_AIM OF THE EXERCISE_:
Determine how many lines in the records below include the word "demonstrates" and output that number alone.

Stored items from a collection:
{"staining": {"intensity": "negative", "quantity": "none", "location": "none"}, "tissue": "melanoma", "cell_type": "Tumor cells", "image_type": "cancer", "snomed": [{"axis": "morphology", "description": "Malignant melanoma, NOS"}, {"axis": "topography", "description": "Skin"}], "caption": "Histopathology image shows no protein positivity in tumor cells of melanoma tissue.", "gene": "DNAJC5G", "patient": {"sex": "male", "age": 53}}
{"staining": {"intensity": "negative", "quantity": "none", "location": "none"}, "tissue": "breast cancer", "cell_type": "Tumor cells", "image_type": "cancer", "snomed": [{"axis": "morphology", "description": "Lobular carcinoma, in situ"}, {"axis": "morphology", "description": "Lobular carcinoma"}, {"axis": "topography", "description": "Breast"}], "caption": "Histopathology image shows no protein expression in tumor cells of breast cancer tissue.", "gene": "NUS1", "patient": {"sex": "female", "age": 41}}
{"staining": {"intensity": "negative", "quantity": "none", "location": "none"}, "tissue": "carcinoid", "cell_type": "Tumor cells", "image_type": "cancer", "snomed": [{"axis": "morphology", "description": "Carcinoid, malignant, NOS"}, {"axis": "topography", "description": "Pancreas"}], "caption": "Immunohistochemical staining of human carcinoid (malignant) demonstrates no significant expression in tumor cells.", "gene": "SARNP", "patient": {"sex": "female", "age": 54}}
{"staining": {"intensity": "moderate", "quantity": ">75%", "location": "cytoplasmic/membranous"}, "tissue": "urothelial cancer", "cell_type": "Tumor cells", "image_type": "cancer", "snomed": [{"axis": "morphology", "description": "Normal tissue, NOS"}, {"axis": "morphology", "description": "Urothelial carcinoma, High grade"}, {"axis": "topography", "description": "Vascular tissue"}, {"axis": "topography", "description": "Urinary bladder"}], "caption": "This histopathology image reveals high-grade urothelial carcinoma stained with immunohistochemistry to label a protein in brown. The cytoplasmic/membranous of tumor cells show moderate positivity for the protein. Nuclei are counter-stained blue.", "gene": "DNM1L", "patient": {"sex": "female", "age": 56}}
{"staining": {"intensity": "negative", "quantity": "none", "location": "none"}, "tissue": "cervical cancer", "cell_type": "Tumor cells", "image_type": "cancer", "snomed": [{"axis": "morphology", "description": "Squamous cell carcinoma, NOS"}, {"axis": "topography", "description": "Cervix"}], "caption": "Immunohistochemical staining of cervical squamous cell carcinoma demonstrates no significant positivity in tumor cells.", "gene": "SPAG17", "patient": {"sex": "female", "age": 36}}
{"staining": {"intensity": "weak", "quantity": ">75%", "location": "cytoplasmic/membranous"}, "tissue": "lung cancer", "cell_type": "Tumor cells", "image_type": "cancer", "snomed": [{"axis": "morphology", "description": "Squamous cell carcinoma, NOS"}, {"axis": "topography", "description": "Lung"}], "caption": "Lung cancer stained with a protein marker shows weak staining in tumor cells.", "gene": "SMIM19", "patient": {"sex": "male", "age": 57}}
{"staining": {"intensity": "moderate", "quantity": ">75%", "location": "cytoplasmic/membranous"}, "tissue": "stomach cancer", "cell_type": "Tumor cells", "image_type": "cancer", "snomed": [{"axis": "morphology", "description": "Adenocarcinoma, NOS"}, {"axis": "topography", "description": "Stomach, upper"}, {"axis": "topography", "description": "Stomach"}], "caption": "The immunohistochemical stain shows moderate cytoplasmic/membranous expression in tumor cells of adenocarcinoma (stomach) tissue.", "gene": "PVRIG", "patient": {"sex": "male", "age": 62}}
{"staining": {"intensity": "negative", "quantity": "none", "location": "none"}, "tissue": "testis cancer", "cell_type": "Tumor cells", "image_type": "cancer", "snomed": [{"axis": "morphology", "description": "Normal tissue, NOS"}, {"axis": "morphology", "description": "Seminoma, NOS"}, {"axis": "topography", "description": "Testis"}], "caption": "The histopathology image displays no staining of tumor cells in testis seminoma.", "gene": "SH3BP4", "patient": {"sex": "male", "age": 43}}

_SOLUTION FOR THIS PROBLEM_:
2